Women induce abortions due to unwanted pregnancies due to wrong timing of pregnancy or economic and social hardships.

“Some men tell their wives to abort because ‘they stopped having children’ and yet did nothing about it,” Dr. Kiggundu said.

Those who survive death end up with chronic pain, anemia, and infertility among other complications.

He said safe abortion services were available but hidden to the poor.

“You must be connected and well-oiled to access the services. Some women fly to South Africa to terminate pregnancies and return,” he revealed.

The consequences for the majority who go to quacks or unskilled medical workers working undercover are dire.

“We recover forks, pens, knitting needles, bed springs, sticks, herbs from women who run to us with botched abortions. Some of these things kill the woman before they even kill the foetus,” he said.

Treatment for those who survive death is expensive. According to CEHURD, sh17.6bn is spent on treating abortion complications.

Not only can this money be saved and spent on worthwhile health causes but women’s lives can be saved as well.

According to Dr. Kiggundu, the Ministry of Health’s comprehensive abortion care includes sexuality education to promote safe sex practices, family planning use including access to emergency contraception, reducing fertility, providing safe abortion services and quality post-abortion care.

Government is also training nurses and giving them skills to perform manual evacuation procedures to attend to women with incomplete abortions.

“There are still many gaps,” said Dr. Kiggundu. “Uganda still produces health workers for export and retains only a few.”

He revealed that only 30% of the vacancies for skilled health personnel required to provide safe motherhood are filled.

It is no wonder that despite government commitments, advocacy efforts, plans and policies to reduce maternal deaths in the country, there has been no progress in this indicator in the past five years.

New data from the Uganda Demographic Health Survey report of 2011 show that the maternal mortality ratio increased from 435 deaths per 100,000 live births in 2006 to 438 deaths, though other international studies show a decline to 310 deaths per 100,000 live births.

“26% of these deaths are due to unsafe abortion,” said Elisa Slattery the Regional Director, Africa Program Center for Reproductive Rights.

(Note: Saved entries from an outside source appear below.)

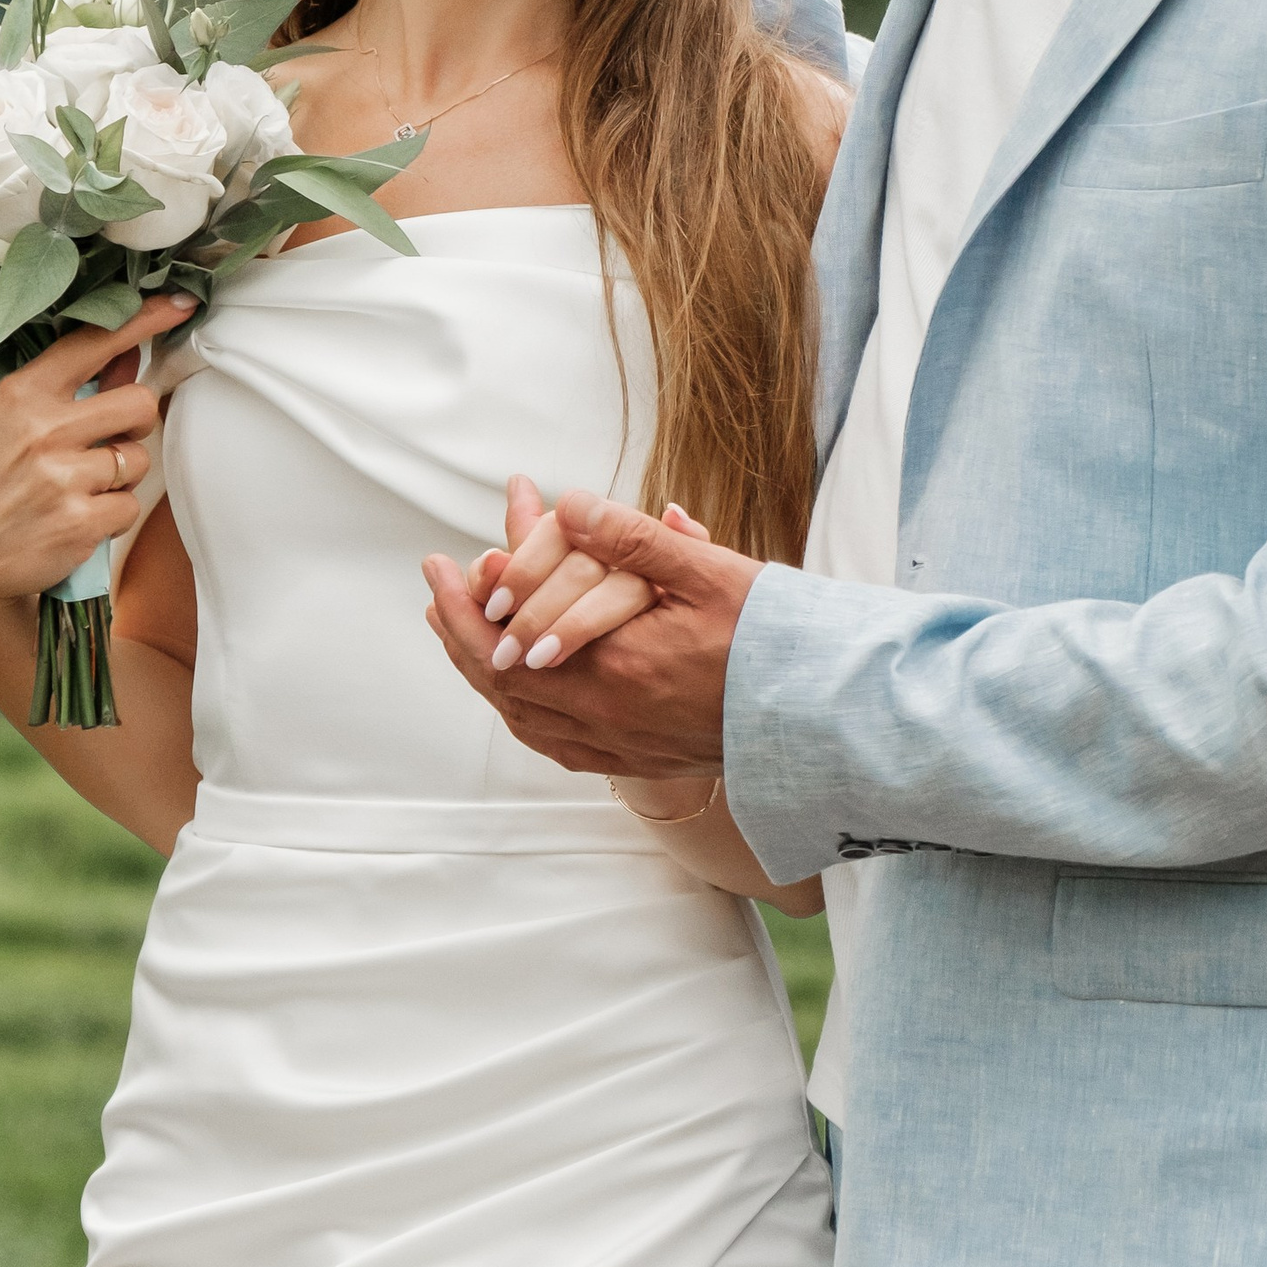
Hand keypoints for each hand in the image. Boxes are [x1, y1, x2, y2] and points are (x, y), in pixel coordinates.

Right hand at [0, 294, 195, 633]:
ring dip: (119, 479)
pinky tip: (71, 525)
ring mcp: (60, 476)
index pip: (94, 341)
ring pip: (138, 460)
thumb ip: (69, 393)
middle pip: (139, 402)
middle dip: (135, 426)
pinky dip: (110, 519)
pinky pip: (129, 507)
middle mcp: (41, 428)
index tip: (181, 302)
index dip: (142, 319)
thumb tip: (129, 356)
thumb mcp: (8, 427)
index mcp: (21, 394)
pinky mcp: (78, 522)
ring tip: (74, 493)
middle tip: (106, 446)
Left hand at [423, 491, 759, 777]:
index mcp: (613, 667)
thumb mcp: (708, 572)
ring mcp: (620, 747)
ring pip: (523, 715)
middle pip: (499, 681)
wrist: (829, 718)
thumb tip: (566, 504)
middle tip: (437, 588)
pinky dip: (522, 711)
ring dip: (482, 671)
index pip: (504, 638)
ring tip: (459, 632)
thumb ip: (632, 539)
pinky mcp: (640, 762)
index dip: (463, 601)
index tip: (442, 562)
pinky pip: (556, 743)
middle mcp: (605, 717)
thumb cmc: (774, 639)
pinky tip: (517, 692)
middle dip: (459, 630)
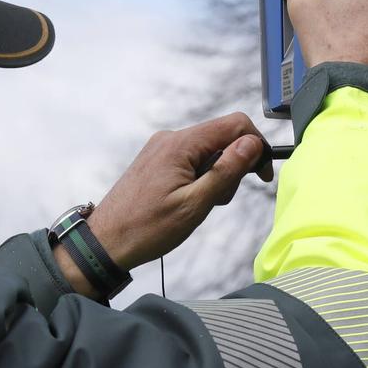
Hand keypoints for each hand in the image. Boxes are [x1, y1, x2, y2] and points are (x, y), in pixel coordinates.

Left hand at [54, 113, 272, 295]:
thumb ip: (226, 171)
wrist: (105, 242)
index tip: (262, 175)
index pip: (234, 125)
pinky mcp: (157, 160)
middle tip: (220, 200)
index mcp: (180, 145)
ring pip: (207, 150)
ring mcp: (161, 148)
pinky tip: (189, 201)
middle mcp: (170, 139)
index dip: (256, 146)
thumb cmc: (147, 228)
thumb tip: (252, 143)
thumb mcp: (195, 204)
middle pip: (222, 137)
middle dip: (233, 166)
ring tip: (200, 205)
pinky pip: (191, 159)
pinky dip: (200, 177)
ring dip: (216, 175)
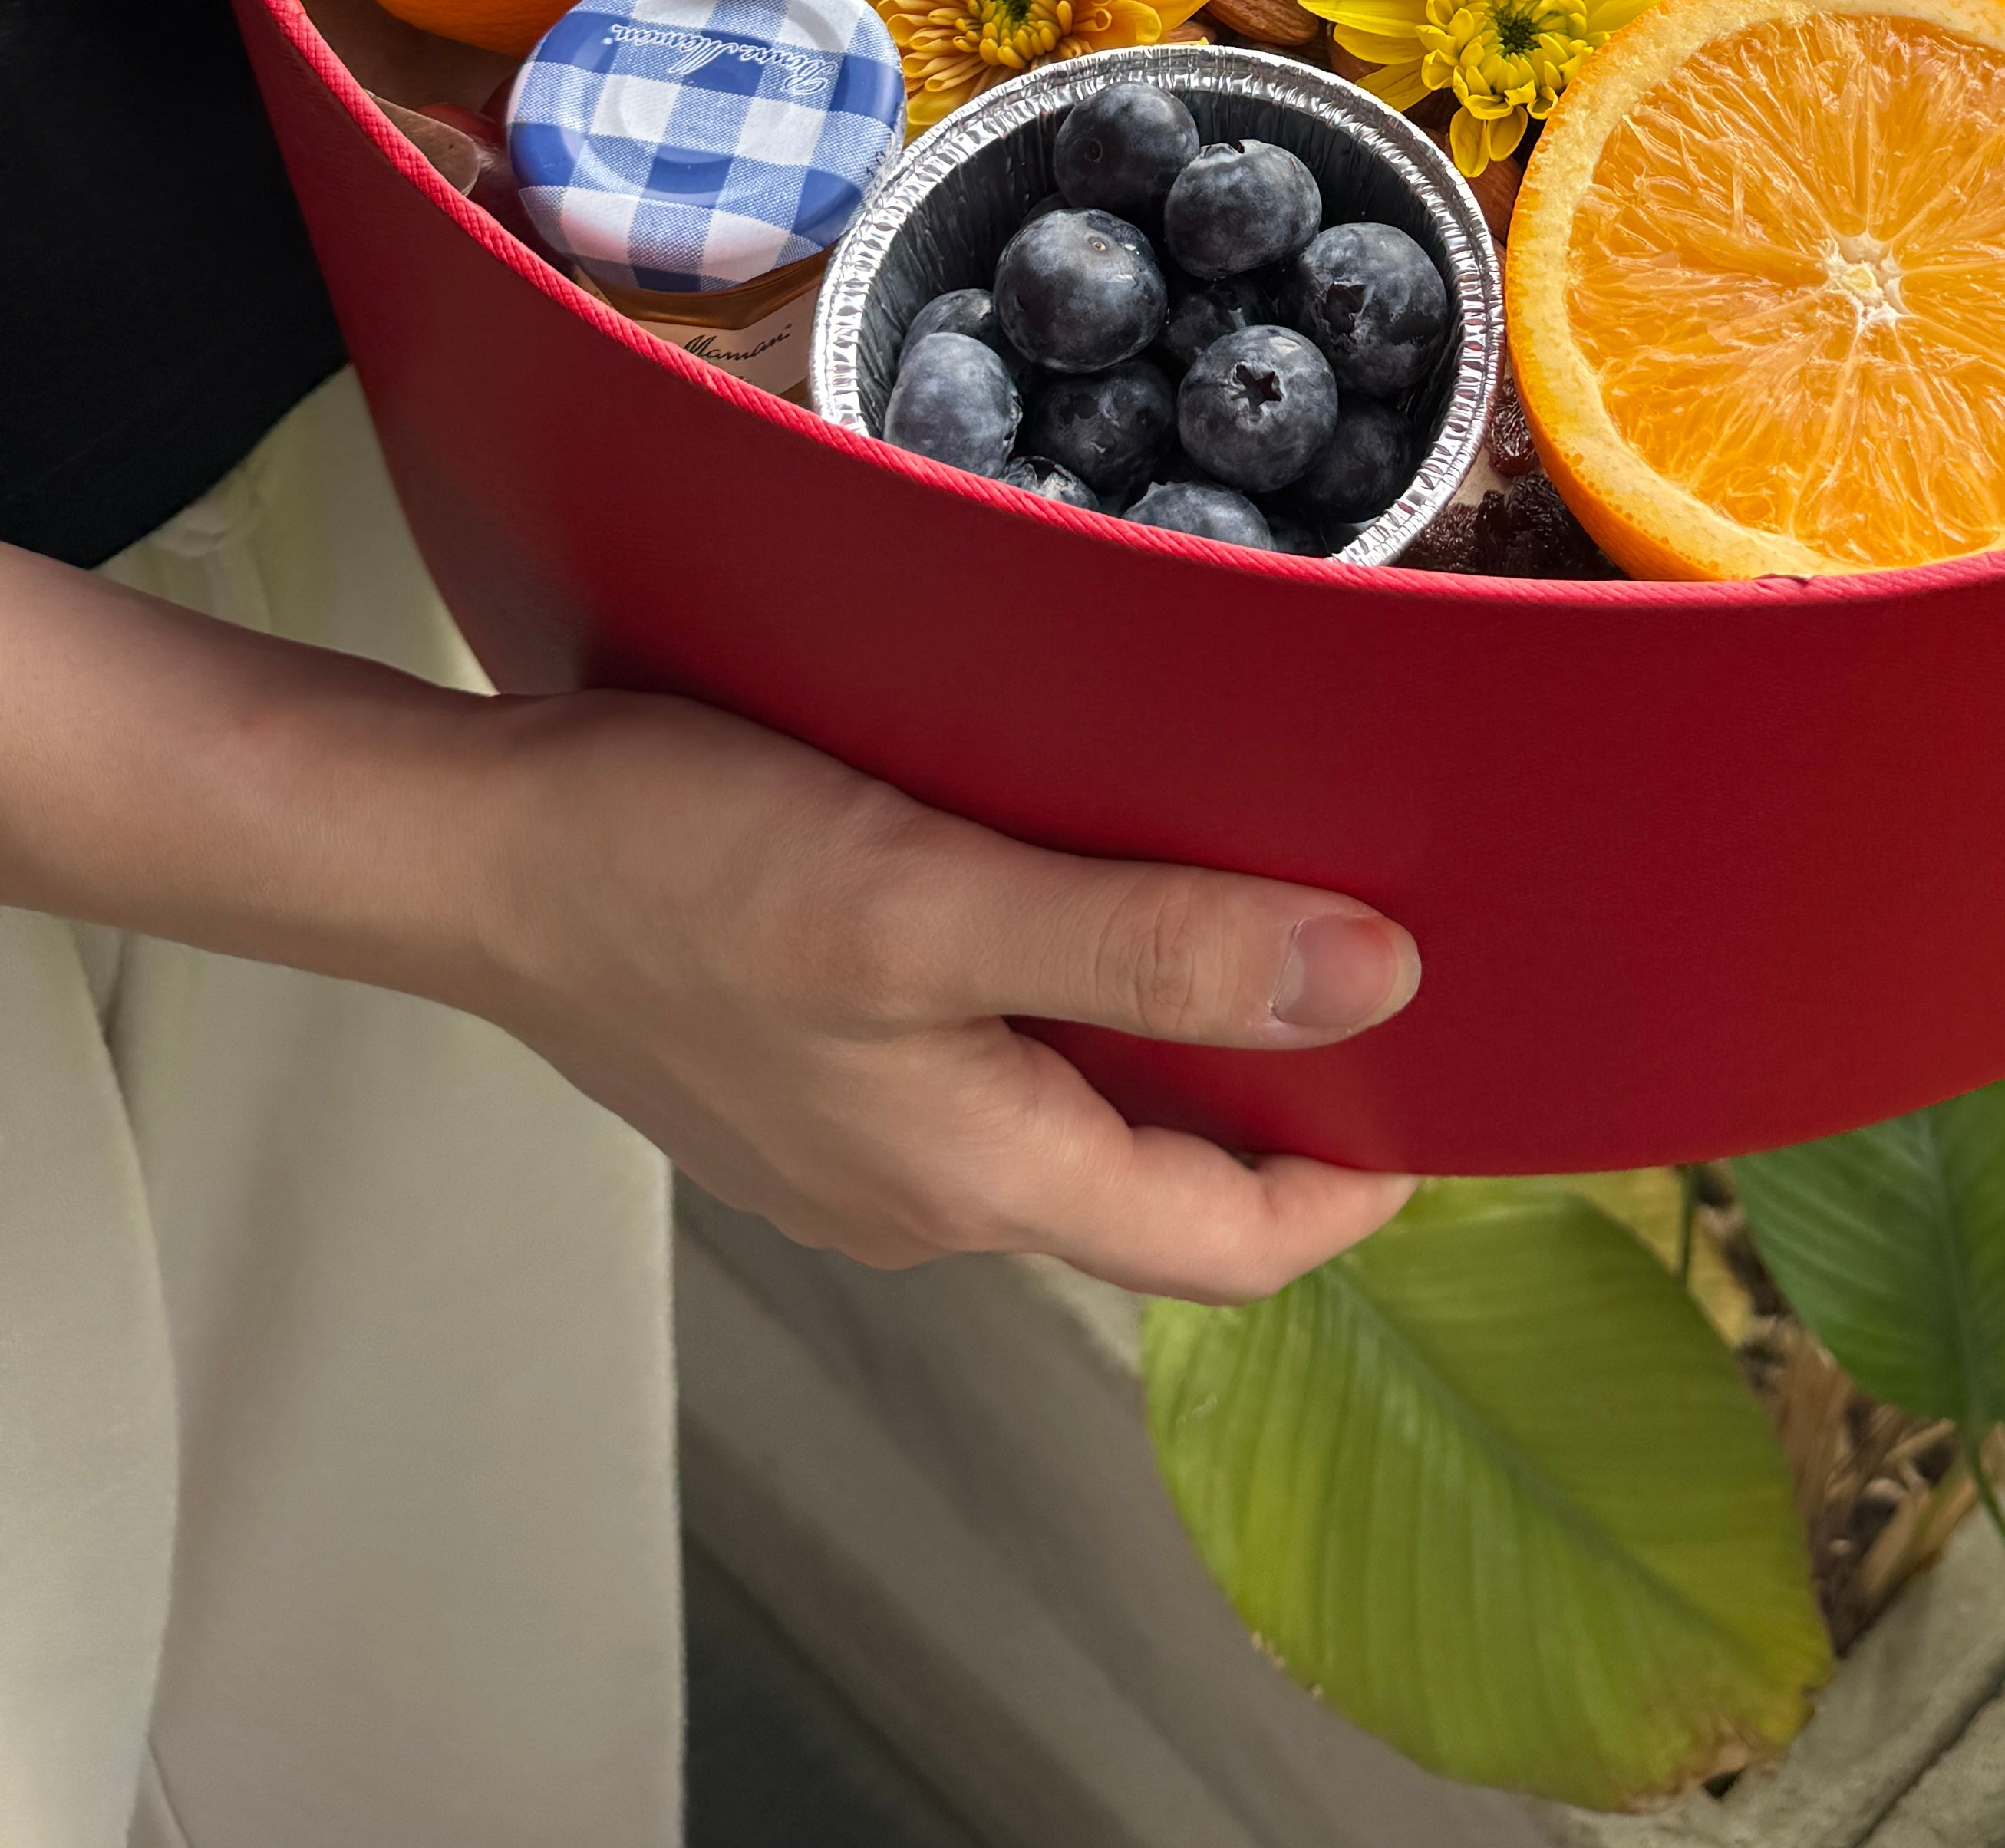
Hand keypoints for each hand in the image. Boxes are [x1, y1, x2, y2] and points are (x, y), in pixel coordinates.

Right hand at [0, 546, 1415, 1304]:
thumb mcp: (935, 898)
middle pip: (1158, 1182)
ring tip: (1247, 899)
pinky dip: (1063, 993)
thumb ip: (1152, 948)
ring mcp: (855, 1136)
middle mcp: (925, 1191)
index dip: (1358, 1178)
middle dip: (1278, 1097)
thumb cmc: (676, 865)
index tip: (1448, 1073)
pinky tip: (1069, 881)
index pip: (1230, 1244)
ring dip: (1169, 1031)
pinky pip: (982, 1059)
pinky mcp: (804, 1064)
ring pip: (1071, 1114)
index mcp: (975, 1176)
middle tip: (1369, 960)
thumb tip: (1367, 983)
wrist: (466, 849)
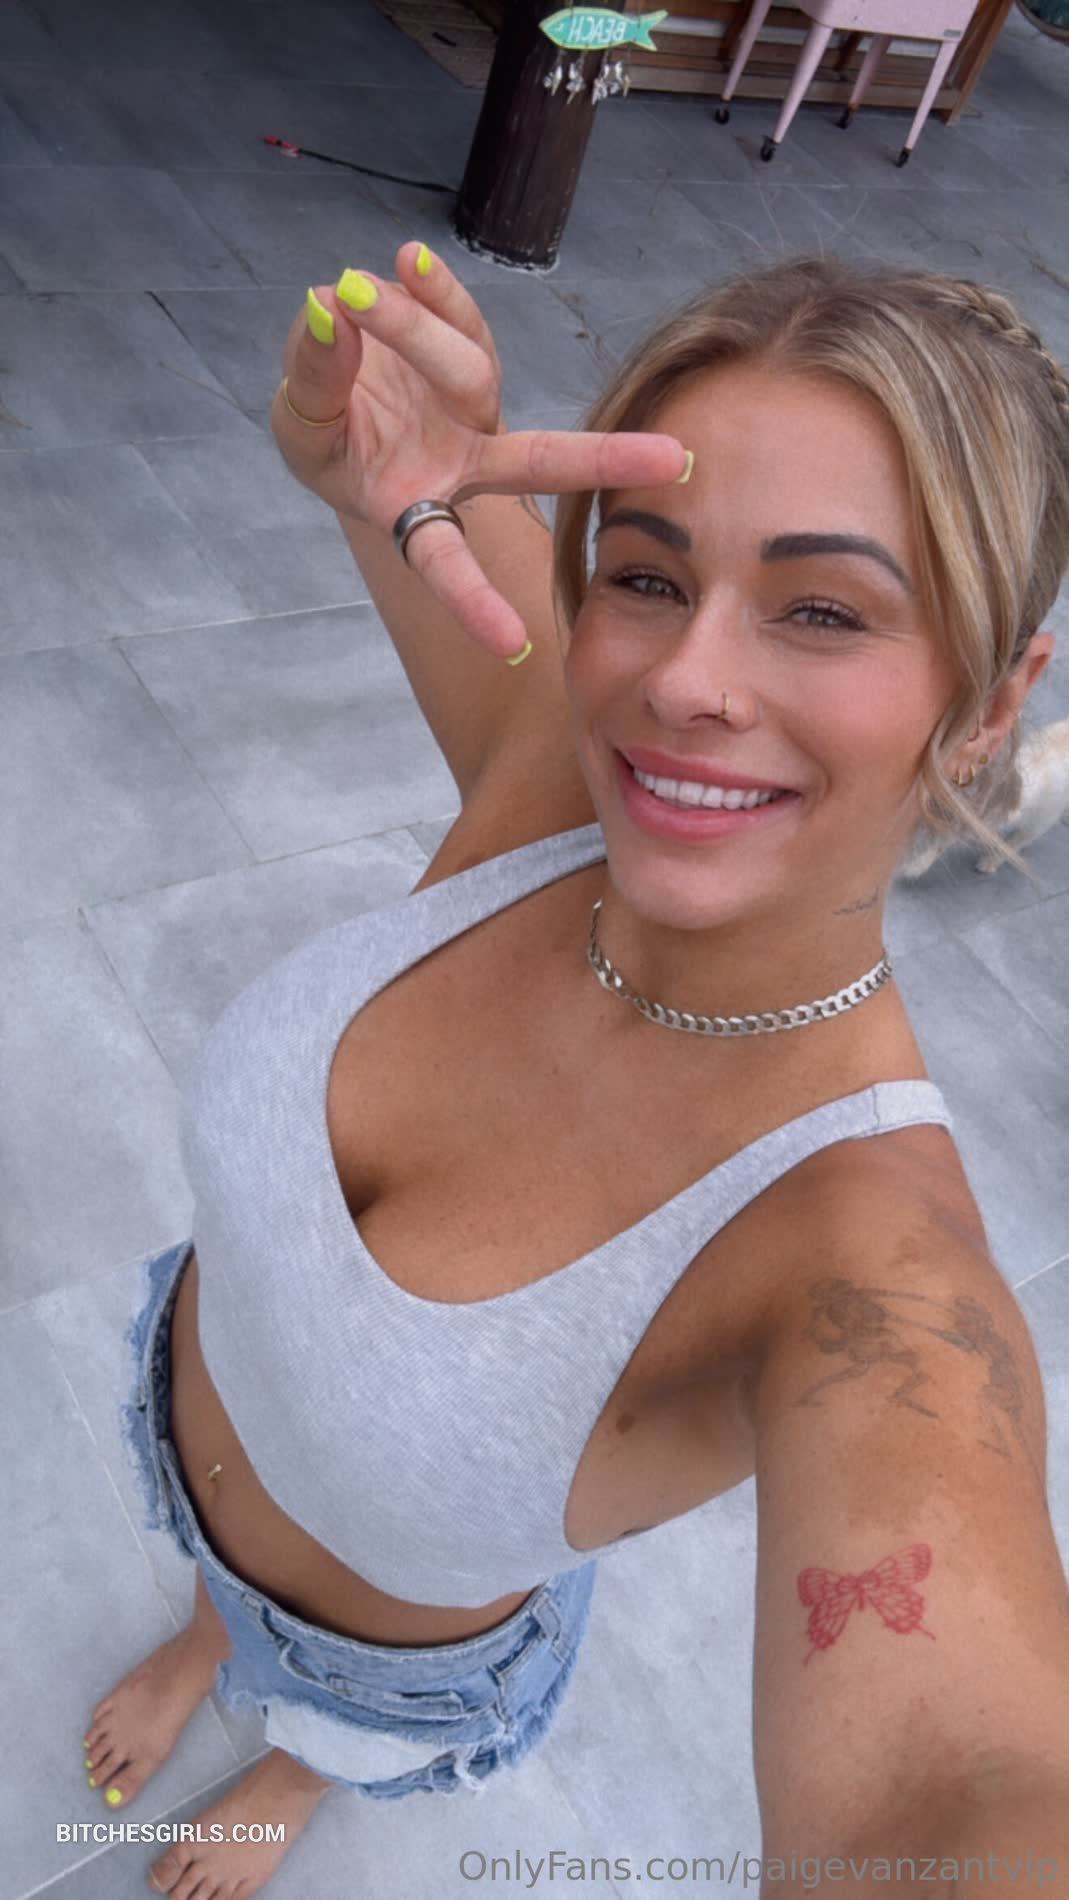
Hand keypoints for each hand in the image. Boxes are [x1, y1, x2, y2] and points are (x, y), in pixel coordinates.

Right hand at [271, 241, 688, 658]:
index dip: (473, 602)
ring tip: (345, 297)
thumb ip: (312, 377)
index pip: (446, 562)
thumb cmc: (321, 431)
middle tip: (674, 462)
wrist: (330, 379)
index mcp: (416, 507)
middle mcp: (463, 464)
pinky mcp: (470, 349)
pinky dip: (436, 289)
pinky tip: (407, 261)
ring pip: (467, 366)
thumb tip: (329, 314)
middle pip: (537, 465)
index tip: (514, 647)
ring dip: (406, 327)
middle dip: (605, 461)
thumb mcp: (298, 419)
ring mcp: (475, 408)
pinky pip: (463, 315)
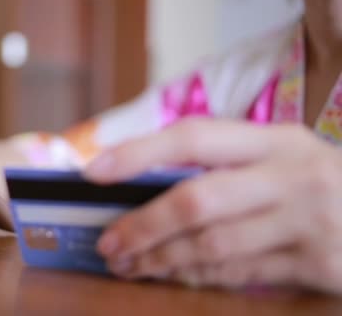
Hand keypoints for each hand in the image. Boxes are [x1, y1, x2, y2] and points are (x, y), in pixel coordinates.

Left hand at [84, 118, 341, 293]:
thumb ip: (225, 166)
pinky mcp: (319, 264)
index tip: (94, 171)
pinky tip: (171, 275)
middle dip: (143, 225)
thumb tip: (145, 186)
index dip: (139, 153)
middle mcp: (291, 176)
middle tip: (107, 242)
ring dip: (161, 259)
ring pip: (212, 245)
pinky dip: (198, 276)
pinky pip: (240, 274)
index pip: (193, 137)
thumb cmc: (320, 184)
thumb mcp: (282, 158)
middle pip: (196, 200)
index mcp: (275, 140)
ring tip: (128, 264)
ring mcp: (308, 222)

Once addressed, reduction in unsafe abortion contributes to reduction in maternal death.

Slattery said studies on the law on abortion in Uganda have found that “abortion is permitted where a mother has severe illnesses threatening her health like cardiac disease, renal disease, eclampsia.”

The Centre for Reproductive Rights study also found that healthcare providers are not required under the Uganda law to consult one or more providers to get their consent before terminating pregnancy as has been previously believed.

The organization is calling on government to broaden access of information among healthcare professionals and the public as a means of stopping the tragedy.